6. Claro, as grandes trovoadas, o aumento constante de temperatura vêm de tudo o resto que o planeta conhece. E, tudo somado, o Zé acredita que esta zona se esteja prestes a tornar semitropical húmida, sendo que os agricultores não estão habituados a isso, na escolha das sementes, das árvores. Será uma adaptação climática difícil.

7. Isto dito, e sem parar de chover ao longo da conversa, ninguém lhe tira o ânimo, assegura ele. Porque na agricultura biológica não se trata de transformar quilos em dólares, é um jogo com a natureza, uma relação simbiótica. Além de que não é seu feitio viver preocupado, idem para o filho Jerónimo, que com ele trabalha. Não lhes passa pela cabeça vender a quinta, ir abaixo num desespero. Em 40 anos de agricultura, diz o Zé, fica-se muito duro, sem perder ternura, e o equilíbrio pode continuar. É um fluxo, para o ano seguinte cá estamos.
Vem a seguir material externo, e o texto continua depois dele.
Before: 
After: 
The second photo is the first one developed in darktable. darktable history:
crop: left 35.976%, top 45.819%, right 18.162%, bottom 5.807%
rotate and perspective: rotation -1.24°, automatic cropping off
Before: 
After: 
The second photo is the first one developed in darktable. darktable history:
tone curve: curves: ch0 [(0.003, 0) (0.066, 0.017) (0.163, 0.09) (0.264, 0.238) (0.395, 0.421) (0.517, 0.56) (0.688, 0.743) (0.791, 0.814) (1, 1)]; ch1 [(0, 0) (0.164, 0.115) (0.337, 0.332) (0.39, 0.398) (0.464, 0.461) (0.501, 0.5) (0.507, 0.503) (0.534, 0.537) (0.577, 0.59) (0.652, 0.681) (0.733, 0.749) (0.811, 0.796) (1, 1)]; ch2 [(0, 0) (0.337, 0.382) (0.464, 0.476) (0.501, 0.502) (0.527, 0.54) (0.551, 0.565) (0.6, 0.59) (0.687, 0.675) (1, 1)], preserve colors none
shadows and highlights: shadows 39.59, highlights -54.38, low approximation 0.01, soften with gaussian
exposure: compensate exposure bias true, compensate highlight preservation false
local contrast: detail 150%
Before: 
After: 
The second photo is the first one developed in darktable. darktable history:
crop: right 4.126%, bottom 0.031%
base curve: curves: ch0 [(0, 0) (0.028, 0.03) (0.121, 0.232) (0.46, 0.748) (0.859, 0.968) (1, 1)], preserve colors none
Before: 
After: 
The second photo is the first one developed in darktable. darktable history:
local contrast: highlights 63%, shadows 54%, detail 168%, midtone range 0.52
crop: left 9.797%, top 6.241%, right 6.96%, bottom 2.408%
8. Ontem não choveu sempre, então deu para plantar cenoura, espinafre, rabanete. Hoje, com chuvarada desde manhã cedo, e a horta encharcada, toca de pôr as galochas, pegar no guarda-chuva e ir andar com as ovelhas durante quatro horas. Ou tratar da lenha, para as cercas dos rebanhos, para queimar nas salamandras, que daí a nada já vem o frio. Ou, ou, porque há sempre tudo a fazer, não acaba.

9. E quando já não há luz para a horta, para os rebanhos, para os olivais, há os livros, que também não acabam. Agora o Zé anda às voltas com uma antologia do Al-Andaluz, textos ao longo de sete séculos. Ele diz que me empresta. Para nos lembrarmos de como era o Mediterrâneo.